ARTISANAL AND SMALL−SCALE MINING IN WASSA AMENFI EAST DISTRICT, A RESEARCH PROJECT TOPIC ON PUBLIC ADMINISTRATION
Artisanal and small-scale mining in Ghana has been in existence as far back as pre-colonial era. The industry which is mostly controlled by Ghanaians is highly unregulated pre 1987 (Hilson, 2001). However, because of dwindling state of the economy, the government under the auspices of the German NGO; Deutsche Gesellschaft für Technische Zusammenarbeit (GTZ) and the World Bank, decided to legalize small-scale mining as part of Economic Recovery Policies (ERP), allowing individuals to mine minerals in both mechanized and un-mechanized manner. Several laws were enacted to strengthen this policy. Despite the laws, illegal mining has been going on unabated in the country causing several environmental destructions.
This study was carried out using Wassa Amenfi East district as a case study to determine (1) the impact(s) of legalizing small-scale mining in the country using the three principles (pillars) of sustainable development (economy, social and environmental) as indicators. (2) The perception and preference of the local population between exploitation of minerals for economic growth and conservation of natural environment.
It was discovered that small scale mining has had an insignificant impact on the district/individuals economy while the district have suffered various degrees of environmental degradation, water pollution, deforestation, heavy metal contamination, loss of farm land, etc.

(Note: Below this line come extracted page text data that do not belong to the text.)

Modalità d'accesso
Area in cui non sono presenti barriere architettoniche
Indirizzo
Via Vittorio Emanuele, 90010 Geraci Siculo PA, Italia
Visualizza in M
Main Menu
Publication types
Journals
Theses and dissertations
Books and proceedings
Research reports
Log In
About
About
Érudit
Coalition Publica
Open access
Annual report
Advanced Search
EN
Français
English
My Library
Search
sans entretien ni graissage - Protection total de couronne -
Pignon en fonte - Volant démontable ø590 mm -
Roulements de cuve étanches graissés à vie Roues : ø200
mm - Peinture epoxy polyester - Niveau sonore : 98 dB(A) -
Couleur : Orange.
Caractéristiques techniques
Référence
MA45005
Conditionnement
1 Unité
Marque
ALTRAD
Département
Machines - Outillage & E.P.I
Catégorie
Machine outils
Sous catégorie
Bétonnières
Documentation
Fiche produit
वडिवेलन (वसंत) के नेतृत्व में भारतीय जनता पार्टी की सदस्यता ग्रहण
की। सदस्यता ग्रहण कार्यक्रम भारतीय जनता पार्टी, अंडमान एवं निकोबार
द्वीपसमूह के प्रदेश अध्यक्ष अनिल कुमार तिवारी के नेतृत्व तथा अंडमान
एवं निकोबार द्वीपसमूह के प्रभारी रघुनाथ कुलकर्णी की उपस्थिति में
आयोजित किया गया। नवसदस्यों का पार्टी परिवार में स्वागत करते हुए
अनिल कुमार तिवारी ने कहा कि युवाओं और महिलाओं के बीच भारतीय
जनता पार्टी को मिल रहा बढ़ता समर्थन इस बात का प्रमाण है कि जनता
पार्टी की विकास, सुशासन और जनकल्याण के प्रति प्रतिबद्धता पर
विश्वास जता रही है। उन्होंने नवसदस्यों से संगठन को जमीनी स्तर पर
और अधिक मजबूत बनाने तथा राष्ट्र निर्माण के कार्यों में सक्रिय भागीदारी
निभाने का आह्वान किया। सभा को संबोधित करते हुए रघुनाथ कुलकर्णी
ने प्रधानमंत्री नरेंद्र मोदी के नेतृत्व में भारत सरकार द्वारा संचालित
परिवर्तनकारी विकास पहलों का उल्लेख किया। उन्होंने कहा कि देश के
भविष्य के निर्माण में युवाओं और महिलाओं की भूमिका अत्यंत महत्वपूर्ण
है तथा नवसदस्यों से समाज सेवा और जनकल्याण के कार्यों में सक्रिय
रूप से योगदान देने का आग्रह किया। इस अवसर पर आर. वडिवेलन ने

Ghana is richly endowed with mineral resources such as gold, diamonds, manganese, bauxite, clays, kaolin, mica, columbite-tantalite, feldspar, chrome, silica sand, quartz, salt etc, (Draft National Mining Policy of Ghana, 2010). Artisanal and small-scale mining in Ghana has been in existence as far back as pre-colonial era (Hilson, 2001). Citizens from different communities (including Wassa Amenfi East) engaged in this activity as a means of supporting themselves as well as to make provisions for their family needs (Awumbila & Tsikata, 2007). However, artisanal and small-scale mining which is locally called “galamsey” were said to be illegal in the country, and those who engage in it do it secretly or out of desperation for survival.
But recently (1987), Ghana government under the auspices of the German NGO Deutsche Gesellschaft für Technische Zusammenarbeit (GTZ) and the World Bank, decided to legalize small-scale mining as part of Economic Recovery Policies (ERP), allowing individuals to mine minerals in both mechanized and un-mechanized manner, (Draft National Mining Policy of Ghana, 2010).